Occupy Wall St: Naomi Wolf condemns 'Stalinist' erosion of protest rights | Occupy Wall Street

Naomi Wolf: how I was arrested at Occupy Wall Street The feminist author Naomi Wolf has criticised the erosion of the right to public protest in the United States after she was arrested alongside Occupy Wall Street demonstrators in New York.

This article is more than 12 years old

Occupy Wall St: Naomi Wolf condemns 'Stalinist' erosion of protest rights

This article is more than 12 years oldAuthor was arrested alongside Occupy Wall Street protesters after she disputed police claims that they had to clear sidewalk

Naomi Wolf: how I was arrested at Occupy Wall Street

The feminist author Naomi Wolf has criticised the erosion of the right to public protest in the United States after she was arrested alongside Occupy Wall Street demonstrators in New York.

Wolf was led away in handcuffs after addressing protesters outside an awards ceremony held to honour New York's governor, at which she was a guest.

The author had disputed claims by police that a permit granted to the event – organised by the Huffington Post website on Tuesday night – allowed them to clear the sidewalk outside the venue in the Soho district of Manhattan.

Inside, the New York state governor, Andrew Cuomo, was being presented with the "game-changer of the year" award by the Huffington Post. A group of protesters had arrived from the Occupy Wall Street group's camp in Zuccotti Park to demonstrate against his opposition to extending New York State's "millionaire's tax", and his support of the contentious process of extracting natural gas from shale, known as fracking.

Wolf, who staged an attempt in 2008 to read the US constitution using a megaphone in New York's Union Square and discovered it was illegal, emerged from the event to lend her support and advice to the demonstrators.

She told the Guardian on Wednesday: "When I came out, the protesters had been pushed across the street. This happens in Britain, too, with kettling. Police keep inventing this right to barricade people in and tell people where to protest, but in the United States this is wrong: it's against the first amendment rights of freedom of assembly.

"So I walked over to where they were – they were backed up against the wall. Police said there was a permit saying they couldn't walk on the sidewalk. There was this giant phalanx of police."

After discussing the issue with officers, Wolf said she established that the event's permit did not prevent people from walking on the sidewalk outside the venue. Along with a small number of other protesters, she started to pace up and down the sidewalk.

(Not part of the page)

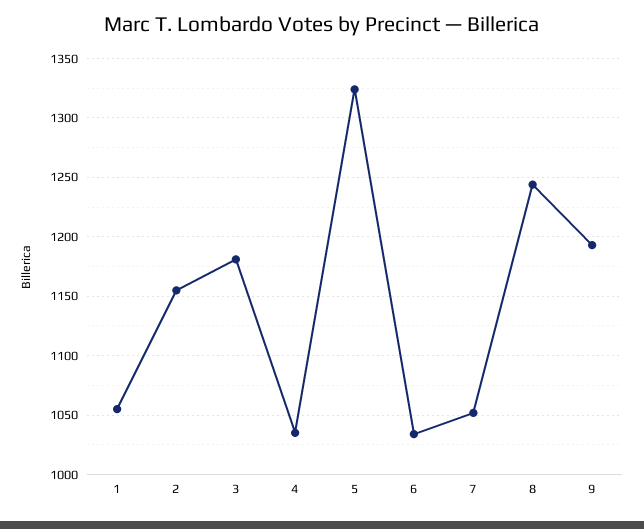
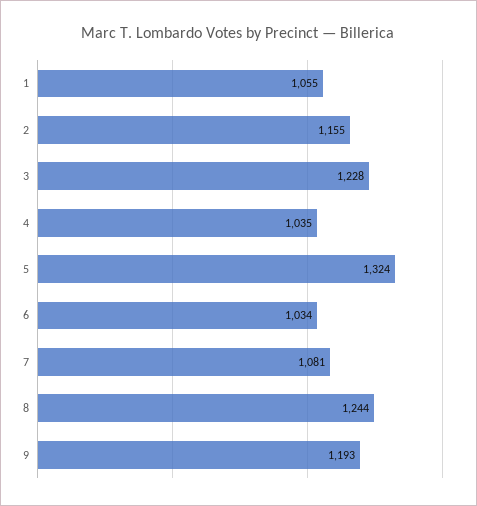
3: 1180 -> 1228
7: 1050 -> 1081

"Then, a huge group of men in white shirts, who seem to be affiliated to the New York police department, but who are not self-evidently so – bigger and fitter than the rank-and-file blue-shirted officers – came in droves. About 30 or 40 of these men appeared.

"They got a megaphone – which the protesters are told is illegal – and they started shouting that we were illegally disrupting an event and we should disperse."

Wolf said she "calmly" disputed the order with one of the officers in white shirts, who are more senior than those in blue shirts. "By this time I was surrounded by them. One of them asked me if I was going to get out of his way. I didn't think consciously that I couldn't step away, but I froze. My conscience froze me."

Officers then detained Wolf, and took her to a precinct where she said she spent about half an hour in a cell. Her partner, the film producer Avram Ludwig, was also arrested. Both were later released with a summons for "refusing a lawful order".

Wolf, who held the 2008 event while researching her book Give Me Liberty, said there was an "array of anti-dissent permits and restrictions" in New York, preventing the use of megaphones and restricting the right of assembly. "It's a completely opaque process. If your permit is refused, you can't find out who refused it and why. It's completely Stalinist."

The scene outside the Soho restaurant was just the latest in one of many curious moments as the Occupy Wall Street movement grabs the attention of the New York chattering classes: later the same evening, the actor Alec Baldwin turned up at the protesters' Zuccotti Park encampment to demonstrate his approval for their actions.

Earlier on Tuesday, it was revealed that a New York Police Department investigation had censured a police officer who used pepper spray on Occupy Wall Street protesters last month.

Deputy Inspector Anthony Bologna faces losing 10 vacation days after the incident on 24 September near Union Square, shortly after the protests began in lower Manhattan, according to the Associated Press.

Video from the protests shows a small group of mostly women corralled by orange netting used by officers to control crowds. Bologna approaches and seemingly without warning blasted a cluster of women with pepper spray. Two of the women crumple on the sidewalk in pain.